Texto proporcionado.
════════════════
La mística o aura originada por el veterano preparador y su recorrido como boxeador en las entregas anteriores salva a la película de Caple Jr. debido a que los nuevos aires infundidos por Adonis terminan en un revoltijo de inseguridades que desdibujan al joven peleador. Acá no aludo a sus temores ante la novedad que implica ser padre primerizo o la obvia venganza ante el hijo del hombre que asesinó a Apollo. En Creed: defendiendo el legado, Adonis profiere diálogos y acciones que se pierden en la especulación. Es entendible que la edad de Adonis y las responsabilidades que arrastra lo tornen vulnerable, pero, casi siempre, se le siente tan endeble que no justifica el camino hacia su hazaña final. Adonis, involuntariamente, también es un reflejo de los nuevos tiempos donde cualquier muchacho se ahoga en un par de charcos sin haberse mojado los zapatos. Adonis nunca será Rocky. No como boxeador, sino como persona. Sus orígenes son distintos y, lamentablemente, cuando se le ha querido vestir de ganador no termina de convencer.
════════════════
Entradas del conjunto de datos:
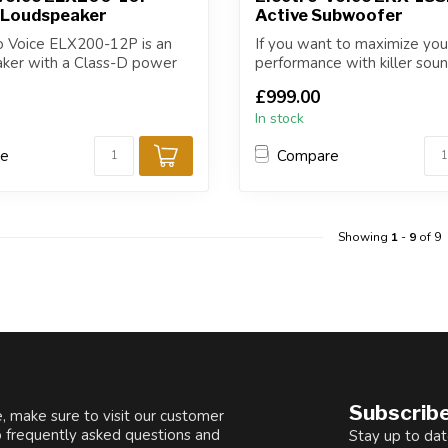
 Loudspeaker
Active Subwoofer
o Voice ELX200-12P is an
If you want to maximize you
aker with a Class-D power
performance with killer sou
best-in-class fea...
£999.00
In stock
re
Compare
Showing
1
-
9
of 9
Subscribe
, make sure to visit our customer
o frequently asked questions and
Stay up to dat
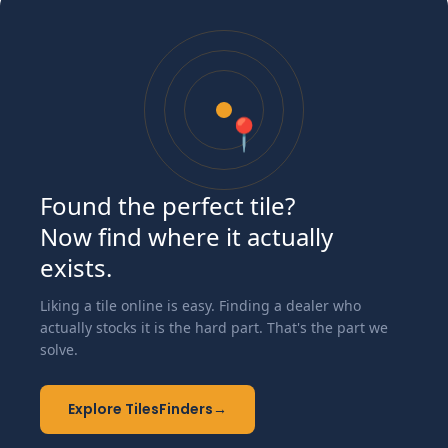
📍
Found the perfect tile?
Now find where it actually
exists.
Liking a tile online is easy. Finding a dealer who
actually stocks it is the hard part. That's the part we
solve.
Explore TilesFinders
→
════════════════
Prolonga la reseña sobre Creed: defendiendo el legado a partir de su última oración. Los datos no hacen falta para resolver esta tarea.

Respuesta a continuación.
Creed: defendiendo el legado no supera a su antecesora, tampoco disgusta. Si la idea fue darle contundencia a Adonis para que paulatinamente asuma el rol de luchador, de aquel ganador que enfrentará todo tipo de obstáculos deportivos y sociales, no llega a funcionar. En cambio, Rocky crece conforme pasan las películas. Desde los estudios se susurra que esta será la última película en que intervenga Stallone. De ser así, ya sabemos qué pasará. Si Rocky parte no habrá legado que salve a la franquicia.